Consider this; TWI has offered training for welding engineers in India since 1986, with a globally recognised accreditation known as CSWIP. This qualification is attractive to many industries, including the oil & gas sector, which pays top rates for such engineers. Currently, TWI trains around 2000 to 3000 Indian students each year to this standard and, until recently, most of these highly qualified people have taken their skills abroad, especially to the Middle East oil fields. However, there now appears to be a slowing of this ‘welder emigration’, which may be partly due to the recent low oil price – but other factors are affecting the trend.
Greater opportunities are arising for skilled people in India, especially in advanced manufacturing, and partly driven by significant investment by overseas companies. UK-based Rolls Royce, GKN and BAE Systems have all established considerable engineering facilities in India and have done so, not for cost advantage, but primarily for the pools of talent they can access amongst India’s young engineers. India is now the world’s largest producer of small cars with many of the international players there. The same can be said for construction, energy and component manufacturers up to tier-1 suppliers. This FDI, coupled with the strength of Indian OEMs is having a powerful impact on the current, and likely, trends emerging in the Indian welding sector.
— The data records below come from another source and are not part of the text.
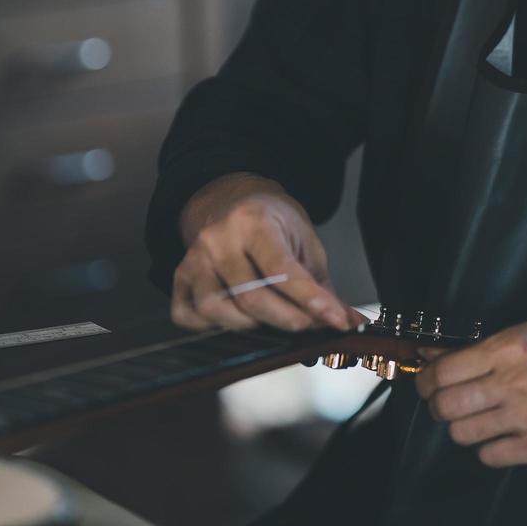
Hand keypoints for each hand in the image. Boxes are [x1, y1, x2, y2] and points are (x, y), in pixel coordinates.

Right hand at [170, 172, 360, 332]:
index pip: (282, 269)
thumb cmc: (271, 220)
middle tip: (309, 324)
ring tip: (271, 316)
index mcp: (253, 221)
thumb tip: (347, 320)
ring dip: (250, 324)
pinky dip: (211, 326)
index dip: (311, 300)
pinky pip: (187, 315)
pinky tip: (234, 317)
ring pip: (216, 310)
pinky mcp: (180, 278)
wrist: (231, 199)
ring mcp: (194, 259)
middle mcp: (218, 239)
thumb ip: (321, 284)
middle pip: (250, 297)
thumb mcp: (303, 240)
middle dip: (287, 319)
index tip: (335, 320)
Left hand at [414, 320, 526, 467]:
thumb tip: (433, 353)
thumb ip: (480, 346)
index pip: (444, 371)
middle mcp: (515, 384)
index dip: (427, 378)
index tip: (428, 381)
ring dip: (462, 426)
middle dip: (437, 404)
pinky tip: (501, 434)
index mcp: (510, 349)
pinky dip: (489, 447)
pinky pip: (490, 456)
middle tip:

There is increased demand for ensuring best practice in traditional welding procedures. This creates good business for training providers, and fresh impetus for Indian home grown welding research. The 6th International Institute of Welding Research and Collaboration Colloquium, held in Hyderabad last year, produced a plethora of Indian papers and presentations. There are important developments in arc, electron beam, laser beam and solid state welding processes, being carried out in Indian institutions that are of a pedigree second to none.
All of this technology push, and the pull of end users of welding is making a major up-skilling drive inevitable. India has about 40 million SMEs, many of them with welding capabilities. For ‘Make in India’ to succeed, high value manufacturing indigenous supply chains are essential. For example, aerospace sector expansion in India will be ultimately stifled, if it cannot access components and materials from within.